**ACTION ITEM**. Retype every line of text from the records below without any changes, and leave the pictures out of your answer.
*** Opening THE RECORDS ***
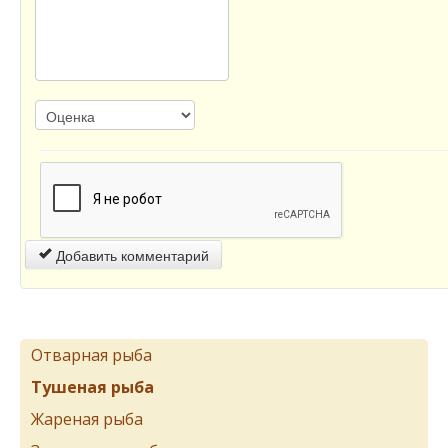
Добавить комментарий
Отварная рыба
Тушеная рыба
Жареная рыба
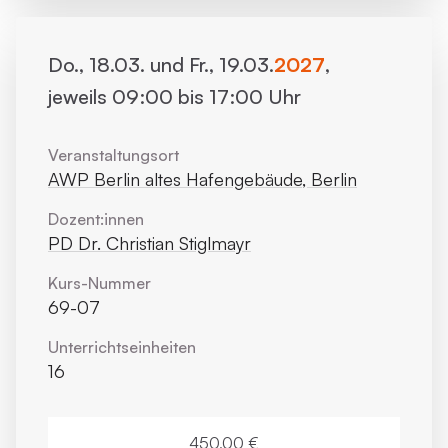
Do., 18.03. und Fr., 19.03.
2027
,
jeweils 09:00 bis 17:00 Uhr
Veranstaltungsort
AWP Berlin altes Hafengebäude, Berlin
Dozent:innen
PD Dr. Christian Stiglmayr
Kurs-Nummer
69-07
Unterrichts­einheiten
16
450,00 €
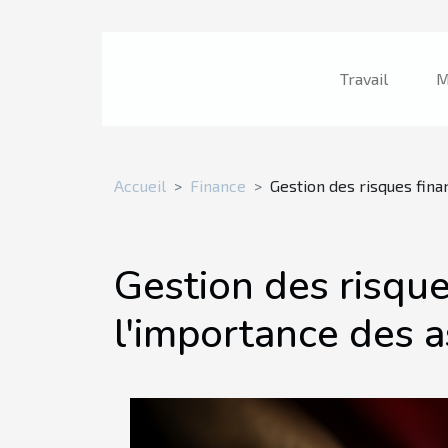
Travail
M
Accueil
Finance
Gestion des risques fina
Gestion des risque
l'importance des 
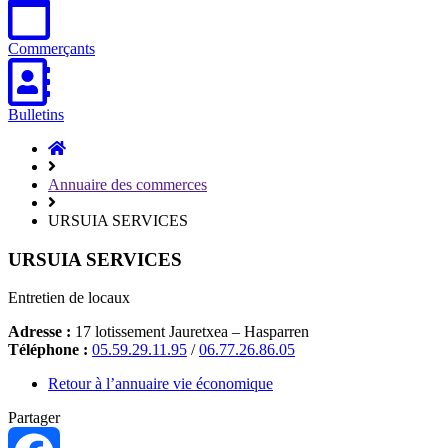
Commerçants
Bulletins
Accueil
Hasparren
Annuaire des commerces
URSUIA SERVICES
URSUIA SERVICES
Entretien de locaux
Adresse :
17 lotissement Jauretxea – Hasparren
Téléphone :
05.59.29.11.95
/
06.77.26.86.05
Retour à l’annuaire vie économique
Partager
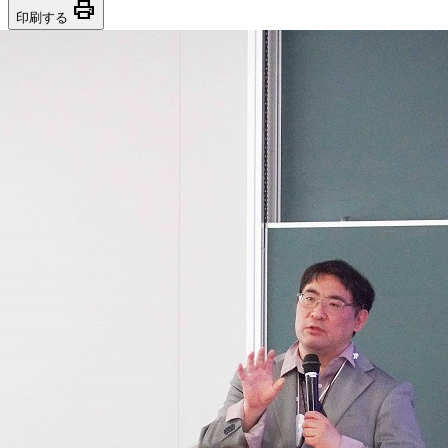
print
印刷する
*** Closing THE RECORDS ***
**ANSWER SECTION**.
Добавить комментарий
Отварная рыба
Тушеная рыба
Жареная рыба
Do., 18.03. und Fr., 19.03.
2027
,
jeweils 09:00 bis 17:00 Uhr
Veranstaltungsort
AWP Berlin altes Hafengebäude, Berlin
Dozent:innen
PD Dr. Christian Stiglmayr
Kurs-Nummer
69-07
Unterrichts­einheiten
16
450,00 €
Travail
M
Accueil
Finance
Gestion des risques fina
Gestion des risque
l'importance des 
Commerçants
Bulletins
Accueil
Hasparren
Annuaire des commerces
URSUIA SERVICES
URSUIA SERVICES
Entretien de locaux
Adresse :
17 lotissement Jauretxea – Hasparren
Téléphone :
05.59.29.11.95
/
06.77.26.86.05
Retour à l’annuaire vie économique
Partager
print
印刷する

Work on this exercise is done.